The B Minor Mass, of which “Et in Terra Pax” is a small part, is far too lengthy a masterpiece to be performed in either a Roman Catholic or a Protestant church service. It transcends mere religion and expands into Bach’s pristine universal expression of spiritual homage to the glory of God.
Bagels in Central Park
I just returned from a wonderful 24 hours in New York City with my daughter Xanthe. We started out in her meticulous, tastefully decorated apartment in Williamsburg and then caught the subway to the Upper East Side, where we went to the exquisite Neue Galerie.
We both love Vienna, and there’s no better place to experience breathtaking Austrian art and authentic Viennese café atmosphere and cuisine, than the Neue Galerie. Because yesterday was a public holiday, the Neue Galerie’s Sabarsky Café had interminable lines, so we walked to Madison Avenue, organized some delicious bagels, and walked back across Fifth Avenue and found an empty bench in Central Park.
We enjoyed lunch in the spring-like weather while speculating which of the passing runners and cyclists were acting on their New Year’s Resolutions.

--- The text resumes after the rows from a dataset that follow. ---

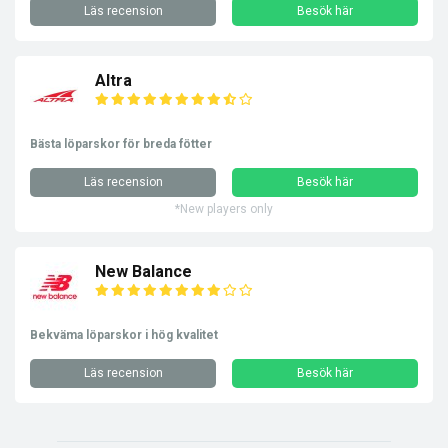
Läs recension
Besök här
Altra
Bästa löparskor för breda fötter
Läs recension
Besök här
*New players only
New Balance
Bekväma löparskor i hög kvalitet
Läs recension
Besök här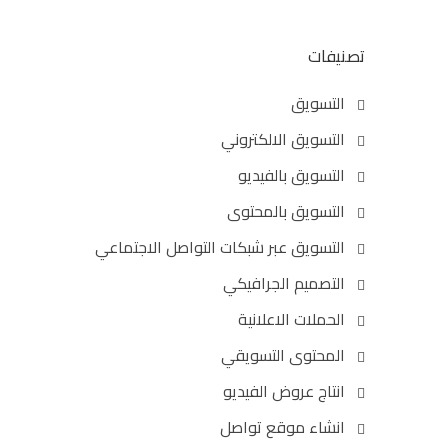
تصنيفات
التسويق
التسويق الالكتروني
التسويق بالفيديو
التسويق بالمحتوى
التسويق عبر شبكات التواصل الاجتماعي
التصميم الجرافيكي
الحملات الاعلانية
المحتوى التسويقي
انتاج عروض الفيديو
انشاء موقع تواصل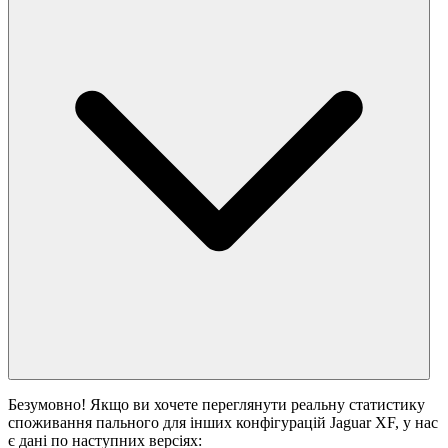
Безумовно! Якщо ви хочете переглянути реальну статистику
споживання пального для інших конфігурацій Jaguar XF, у нас
є дані по наступних версіях: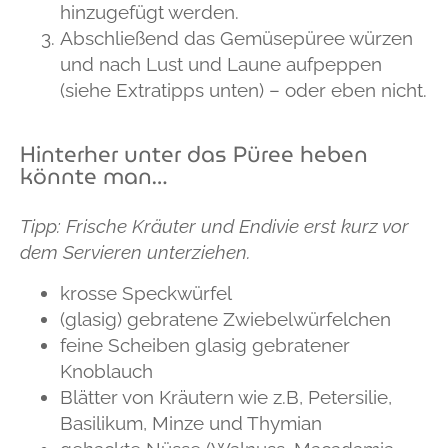
hinzugefügt werden.
Abschließend das Gemüsepüree würzen
und nach Lust und Laune aufpeppen
(siehe Extratipps unten) – oder eben nicht.
Hinterher unter das Püree heben
könnte man…
Tipp: Frische Kräuter und Endivie erst kurz vor
dem Servieren unterziehen.
krosse Speckwürfel
(glasig) gebratene Zwiebelwürfelchen
feine Scheiben glasig gebratener
Knoblauch
Blätter von Kräutern wie z.B, Petersilie,
Basilikum, Minze und Thymian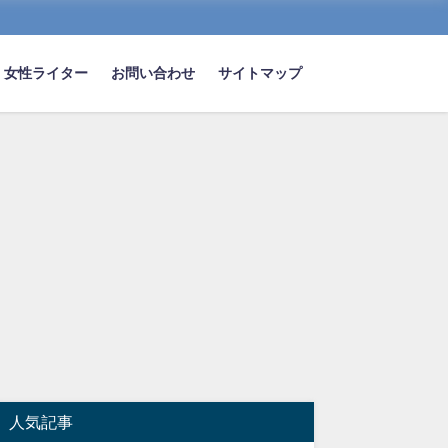
女性ライター
お問い合わせ
サイトマップ
人気記事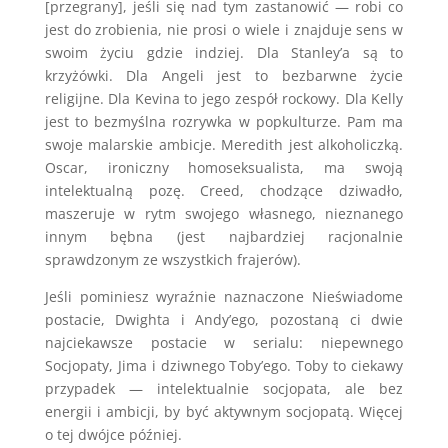
[przegrany], jeśli się nad tym zastanowić — robi co
jest do zrobienia, nie prosi o wiele i znajduje sens w
swoim życiu gdzie indziej. Dla Stanley’a są to
krzyżówki. Dla Angeli jest to bezbarwne życie
religijne. Dla Kevina to jego zespół rockowy. Dla Kelly
jest to bezmyślna rozrywka w popkulturze. Pam ma
swoje malarskie ambicje. Meredith jest alkoholiczką.
Oscar, ironiczny homoseksualista, ma swoją
intelektualną pozę. Creed, chodzące dziwadło,
maszeruje w rytm swojego własnego, nieznanego
innym bębna (jest najbardziej racjonalnie
sprawdzonym ze wszystkich frajerów).
Jeśli pominiesz wyraźnie naznaczone Nieświadome
postacie, Dwighta i Andy’ego, pozostaną ci dwie
najciekawsze postacie w serialu: niepewnego
Socjopaty, Jima i dziwnego Toby’ego. Toby to ciekawy
przypadek — intelektualnie socjopata, ale bez
energii i ambicji, by być aktywnym socjopatą. Więcej
o tej dwójce później.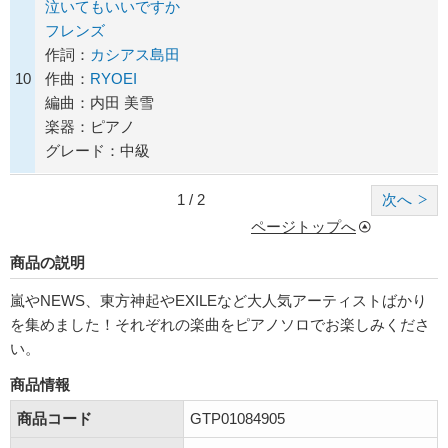
泣いてもいいですか
フレンズ
作詞：
カシアス島田
10
作曲：
RYOEI
編曲：内田 美雪
楽器：ピアノ
グレード：中級
1 / 2
次へ
ページトップへ
商品の説明
嵐やNEWS、東方神起やEXILEなど大人気アーティストばかり
を集めました！それぞれの楽曲をピアノソロでお楽しみくださ
い。
商品情報
商品コード
GTP01084905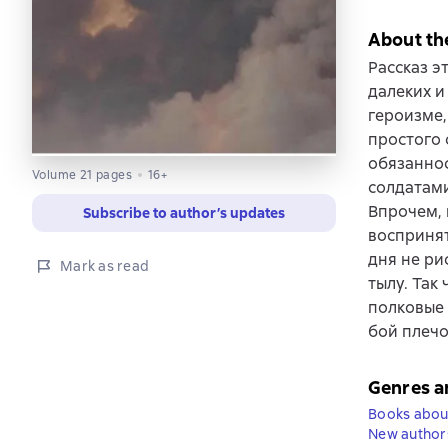
About th
Рассказ э
далеких и
героизме,
простого 
обязаннос
Volume 21 pages
16+
солдатами
Впрочем, 
Subscribe to author’s updates
воспринят
дня не ри
Mark as read
тылу. Так
полковые 
бой плечо
Genres a
Books abou
New author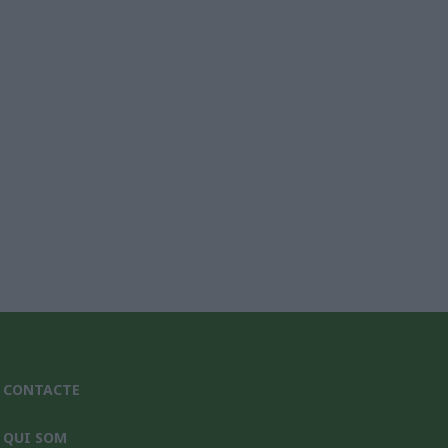
nic*
CONTACTE
QUI SOM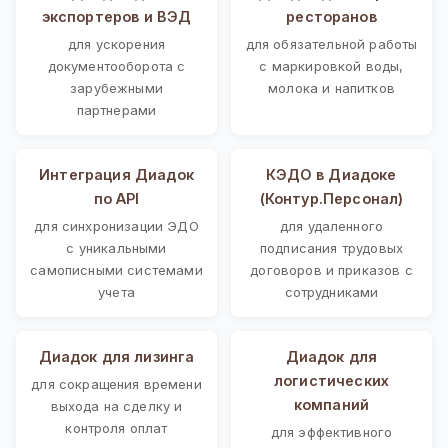
экспортеров и ВЭД
ресторанов
для ускорения
для обязательной работы
документооборота с
с маркировкой воды,
зарубежными
молока и напитков
партнерами
Интеграция Диадок
КЭДО в Диадоке
по API
(Контур.Персонал)
для синхронизации ЭДО
для удаленного
с уникальными
подписания трудовых
самописными системами
договоров и приказов с
учета
сотрудниками
Диадок для лизинга
Диадок для
логистических
для сокращения времени
компаний
выхода на сделку и
контроля оплат
для эффективного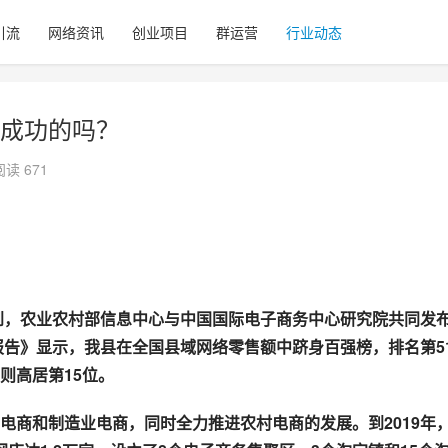
引流
网络资讯
创业项目
群运营
行业动态
成功的吗？
阅读 671
到，农业农村部信息中心与中国国际电子商务中心研究院共同发
告》显示，我县在全国县域网络零售额中跻身百强榜，排名第5
则高居第15位。
电商和制造业电商，同时全力推进农村电商的发展。到2019年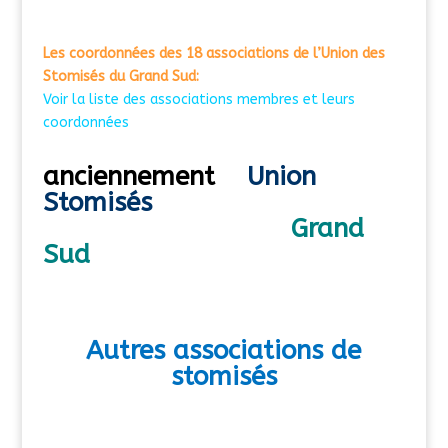
Les coordonnées des 18 associations de l’Union des
Stomisés du Grand Sud:
Voir la liste des associations membres et leurs
coordonnées
anciennement
Union
Stomisés
Grand
Sud
Autres associations de
stomisés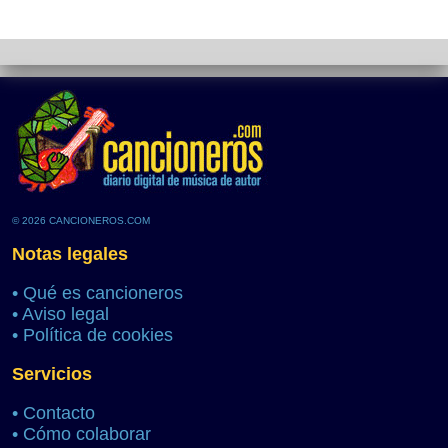
© 2026 CANCIONEROS.COM
Notas legales
•
Qué es cancioneros
•
Aviso legal
•
Política de cookies
Servicios
•
Contacto
•
Cómo colaborar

I read your series with great interest, Chris. You certainly highlight what our amazing brains can accomplish if focused to do so. But, you also focus on the positive attributes that are more associated with masculinity (except for your mother/birth suffering portion, of course) - to wit: courage, duty, strength, self-reliance, risk-taking. These men you focused on are all heroic, and should rightly be celebrated. I am not saying that you couldn't find a story like these about some heroic woman; I am saying - there won't be nearly as many!
When I read "Into Thin Air", I was struck by the story of Buck Weathers who saved himself while others would/could not. I also read the book Deep Survival: Who Lives, Who Dies and Why. It's the story, almost always of men, who face great suffering and risk and make it out alive. Or look at the amazing story of Tham Luang cave rescue - a whole bunch of guys risked their lives (one lost his) to save the kids trapped there. And so forth. Why am I writing this? Because many men are awesome in a way I - and most women - are not. And it's not celebrated enough in our culture.
Feminists are often accused of trashing men. I just want to say that I am a from-a-very-young-age feminist, and I what to be the counter-tide of feminists who appreciate our differences and our different strengths as well as our many shared human traits.
Vive les hommes!
Another awesome piece, Chris. I periodically re-read Viktor Frankl's Man's Search for Meaning as I think it's like medicine for the soul. "When we accept suffering we are forging meaning" -- beautifully put. I loved your words on Bach and totally agree on your refusal to call Frederick the Second of Prussia, "The Great". Thank you for writing so profoundly. I really enjoy reading you. (PS: great photo with your daughter!)